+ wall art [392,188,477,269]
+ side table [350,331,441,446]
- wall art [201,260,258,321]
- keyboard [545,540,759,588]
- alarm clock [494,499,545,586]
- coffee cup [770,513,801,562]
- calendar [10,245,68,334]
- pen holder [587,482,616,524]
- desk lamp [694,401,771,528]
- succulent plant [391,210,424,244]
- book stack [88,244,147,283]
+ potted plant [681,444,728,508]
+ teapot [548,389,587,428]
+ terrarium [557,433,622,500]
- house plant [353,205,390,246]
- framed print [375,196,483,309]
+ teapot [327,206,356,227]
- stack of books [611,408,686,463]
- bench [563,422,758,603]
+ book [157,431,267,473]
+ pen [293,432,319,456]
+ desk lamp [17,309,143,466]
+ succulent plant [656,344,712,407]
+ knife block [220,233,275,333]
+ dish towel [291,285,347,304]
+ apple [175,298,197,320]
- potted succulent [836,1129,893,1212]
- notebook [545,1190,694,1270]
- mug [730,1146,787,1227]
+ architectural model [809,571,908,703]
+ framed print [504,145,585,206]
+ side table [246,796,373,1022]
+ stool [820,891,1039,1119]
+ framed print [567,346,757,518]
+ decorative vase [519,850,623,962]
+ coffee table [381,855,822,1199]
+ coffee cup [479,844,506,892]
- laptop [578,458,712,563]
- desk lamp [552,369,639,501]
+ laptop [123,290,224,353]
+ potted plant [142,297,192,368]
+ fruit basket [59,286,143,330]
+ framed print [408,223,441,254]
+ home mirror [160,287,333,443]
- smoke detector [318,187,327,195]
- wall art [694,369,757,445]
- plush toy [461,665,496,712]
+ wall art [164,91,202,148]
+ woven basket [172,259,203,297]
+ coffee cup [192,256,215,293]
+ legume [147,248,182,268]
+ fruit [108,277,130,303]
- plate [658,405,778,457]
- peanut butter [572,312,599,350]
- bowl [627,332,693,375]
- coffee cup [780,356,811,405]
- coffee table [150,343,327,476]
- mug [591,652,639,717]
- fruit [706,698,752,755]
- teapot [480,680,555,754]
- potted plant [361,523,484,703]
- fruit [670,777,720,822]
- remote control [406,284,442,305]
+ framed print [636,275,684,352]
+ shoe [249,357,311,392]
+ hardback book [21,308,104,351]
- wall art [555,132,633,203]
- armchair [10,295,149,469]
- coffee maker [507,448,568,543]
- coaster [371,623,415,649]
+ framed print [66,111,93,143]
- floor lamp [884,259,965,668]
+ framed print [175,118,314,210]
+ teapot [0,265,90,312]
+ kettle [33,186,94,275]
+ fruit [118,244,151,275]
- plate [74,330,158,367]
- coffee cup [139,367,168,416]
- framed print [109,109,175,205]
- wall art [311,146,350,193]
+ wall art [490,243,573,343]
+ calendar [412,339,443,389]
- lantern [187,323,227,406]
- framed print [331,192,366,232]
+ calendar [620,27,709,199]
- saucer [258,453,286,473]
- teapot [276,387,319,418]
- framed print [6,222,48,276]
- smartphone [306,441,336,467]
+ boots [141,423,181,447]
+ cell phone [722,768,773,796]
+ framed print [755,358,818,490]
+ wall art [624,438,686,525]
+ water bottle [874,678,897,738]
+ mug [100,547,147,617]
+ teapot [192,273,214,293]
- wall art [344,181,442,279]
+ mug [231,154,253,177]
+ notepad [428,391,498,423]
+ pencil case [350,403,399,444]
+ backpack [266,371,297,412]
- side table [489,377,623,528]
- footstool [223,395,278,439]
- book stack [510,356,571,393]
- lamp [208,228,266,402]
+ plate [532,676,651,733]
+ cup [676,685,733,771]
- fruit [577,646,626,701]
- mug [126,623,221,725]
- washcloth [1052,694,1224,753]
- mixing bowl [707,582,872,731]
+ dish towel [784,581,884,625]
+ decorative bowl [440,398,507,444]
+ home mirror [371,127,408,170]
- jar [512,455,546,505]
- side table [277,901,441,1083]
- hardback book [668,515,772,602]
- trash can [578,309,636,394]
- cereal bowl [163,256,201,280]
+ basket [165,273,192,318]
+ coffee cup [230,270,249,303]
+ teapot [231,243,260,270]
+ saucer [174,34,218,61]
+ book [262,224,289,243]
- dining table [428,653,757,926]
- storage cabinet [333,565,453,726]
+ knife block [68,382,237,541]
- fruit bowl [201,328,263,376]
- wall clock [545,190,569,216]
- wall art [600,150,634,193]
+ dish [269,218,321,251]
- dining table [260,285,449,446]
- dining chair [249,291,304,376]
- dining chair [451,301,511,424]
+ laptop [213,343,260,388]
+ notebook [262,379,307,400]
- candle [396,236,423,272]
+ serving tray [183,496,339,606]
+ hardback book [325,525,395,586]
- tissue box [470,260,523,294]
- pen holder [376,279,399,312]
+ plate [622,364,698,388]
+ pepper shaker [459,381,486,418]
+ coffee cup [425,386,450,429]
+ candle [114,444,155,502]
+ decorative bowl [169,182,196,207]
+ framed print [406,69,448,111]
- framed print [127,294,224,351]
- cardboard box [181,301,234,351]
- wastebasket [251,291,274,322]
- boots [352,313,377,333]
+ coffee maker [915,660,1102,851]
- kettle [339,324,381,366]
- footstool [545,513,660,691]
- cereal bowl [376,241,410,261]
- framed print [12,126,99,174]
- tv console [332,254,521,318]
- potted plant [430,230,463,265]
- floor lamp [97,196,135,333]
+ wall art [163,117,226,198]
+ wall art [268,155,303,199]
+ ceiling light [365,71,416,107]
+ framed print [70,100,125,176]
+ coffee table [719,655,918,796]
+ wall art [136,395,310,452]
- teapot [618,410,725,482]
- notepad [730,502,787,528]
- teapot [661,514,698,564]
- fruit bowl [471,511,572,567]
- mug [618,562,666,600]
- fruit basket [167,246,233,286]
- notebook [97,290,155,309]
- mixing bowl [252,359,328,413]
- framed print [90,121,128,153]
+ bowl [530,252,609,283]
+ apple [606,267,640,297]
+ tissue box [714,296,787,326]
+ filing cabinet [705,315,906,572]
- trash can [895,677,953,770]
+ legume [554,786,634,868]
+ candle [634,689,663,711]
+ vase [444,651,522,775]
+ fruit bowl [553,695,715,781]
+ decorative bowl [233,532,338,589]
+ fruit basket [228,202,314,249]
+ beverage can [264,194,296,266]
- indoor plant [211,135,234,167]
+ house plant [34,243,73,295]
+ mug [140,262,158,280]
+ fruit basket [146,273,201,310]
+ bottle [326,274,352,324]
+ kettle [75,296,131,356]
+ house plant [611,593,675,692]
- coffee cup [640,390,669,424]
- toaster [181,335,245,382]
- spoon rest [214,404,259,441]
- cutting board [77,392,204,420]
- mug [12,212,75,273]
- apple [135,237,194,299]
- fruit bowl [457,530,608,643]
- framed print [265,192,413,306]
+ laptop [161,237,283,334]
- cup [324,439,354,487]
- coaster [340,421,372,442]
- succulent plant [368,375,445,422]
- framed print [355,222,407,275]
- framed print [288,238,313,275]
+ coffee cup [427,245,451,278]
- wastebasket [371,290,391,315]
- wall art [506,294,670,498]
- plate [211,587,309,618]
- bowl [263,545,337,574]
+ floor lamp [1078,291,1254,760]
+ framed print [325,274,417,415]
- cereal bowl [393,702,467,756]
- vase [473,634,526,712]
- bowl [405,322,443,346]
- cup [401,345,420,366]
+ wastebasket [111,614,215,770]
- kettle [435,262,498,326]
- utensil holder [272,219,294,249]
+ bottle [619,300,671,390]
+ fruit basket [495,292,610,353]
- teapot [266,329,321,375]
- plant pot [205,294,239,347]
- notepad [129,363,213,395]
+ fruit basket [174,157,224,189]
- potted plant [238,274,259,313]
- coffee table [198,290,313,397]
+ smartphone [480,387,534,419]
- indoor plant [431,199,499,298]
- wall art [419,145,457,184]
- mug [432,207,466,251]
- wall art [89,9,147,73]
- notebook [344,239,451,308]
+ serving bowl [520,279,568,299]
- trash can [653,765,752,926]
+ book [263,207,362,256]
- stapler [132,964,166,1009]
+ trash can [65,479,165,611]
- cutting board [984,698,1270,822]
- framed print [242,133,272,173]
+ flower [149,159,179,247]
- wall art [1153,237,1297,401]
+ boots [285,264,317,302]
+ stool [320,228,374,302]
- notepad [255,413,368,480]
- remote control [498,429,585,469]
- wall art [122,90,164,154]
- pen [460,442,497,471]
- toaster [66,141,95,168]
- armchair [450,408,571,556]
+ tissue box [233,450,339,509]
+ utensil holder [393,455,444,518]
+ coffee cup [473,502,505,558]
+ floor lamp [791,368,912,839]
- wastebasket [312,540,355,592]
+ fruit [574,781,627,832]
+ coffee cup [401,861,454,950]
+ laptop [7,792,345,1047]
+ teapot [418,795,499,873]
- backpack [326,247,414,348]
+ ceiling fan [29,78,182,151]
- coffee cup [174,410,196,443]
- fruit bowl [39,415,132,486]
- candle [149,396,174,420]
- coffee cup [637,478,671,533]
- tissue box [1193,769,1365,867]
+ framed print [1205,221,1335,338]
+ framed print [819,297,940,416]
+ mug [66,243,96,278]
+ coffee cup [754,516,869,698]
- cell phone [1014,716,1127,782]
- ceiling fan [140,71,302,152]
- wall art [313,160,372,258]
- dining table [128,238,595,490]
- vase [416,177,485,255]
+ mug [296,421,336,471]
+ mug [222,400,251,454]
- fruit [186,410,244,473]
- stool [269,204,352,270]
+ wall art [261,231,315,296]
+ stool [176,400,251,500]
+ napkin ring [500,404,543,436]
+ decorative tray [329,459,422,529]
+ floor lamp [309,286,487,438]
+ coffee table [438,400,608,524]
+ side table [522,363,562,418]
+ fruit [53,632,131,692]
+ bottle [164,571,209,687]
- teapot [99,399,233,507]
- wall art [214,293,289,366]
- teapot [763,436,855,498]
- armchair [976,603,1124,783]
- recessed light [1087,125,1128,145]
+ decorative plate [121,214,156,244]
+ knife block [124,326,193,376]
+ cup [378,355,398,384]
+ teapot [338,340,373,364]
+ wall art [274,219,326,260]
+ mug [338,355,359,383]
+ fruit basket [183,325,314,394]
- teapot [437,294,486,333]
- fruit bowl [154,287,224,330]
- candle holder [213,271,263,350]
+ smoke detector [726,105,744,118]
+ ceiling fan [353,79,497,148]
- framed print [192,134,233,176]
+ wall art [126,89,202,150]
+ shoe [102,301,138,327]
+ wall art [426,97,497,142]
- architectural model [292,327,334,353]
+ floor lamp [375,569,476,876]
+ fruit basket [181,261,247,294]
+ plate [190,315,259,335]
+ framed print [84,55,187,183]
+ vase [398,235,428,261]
══════════════════════════════
Give back the opening line of the records above and every line after it, up to and including the one with "potted plant [681,444,728,508]", unchanged.

Problem solution:
+ wall art [392,188,477,269]
+ side table [350,331,441,446]
- wall art [201,260,258,321]
- keyboard [545,540,759,588]
- alarm clock [494,499,545,586]
- coffee cup [770,513,801,562]
- calendar [10,245,68,334]
- pen holder [587,482,616,524]
- desk lamp [694,401,771,528]
- succulent plant [391,210,424,244]
- book stack [88,244,147,283]
+ potted plant [681,444,728,508]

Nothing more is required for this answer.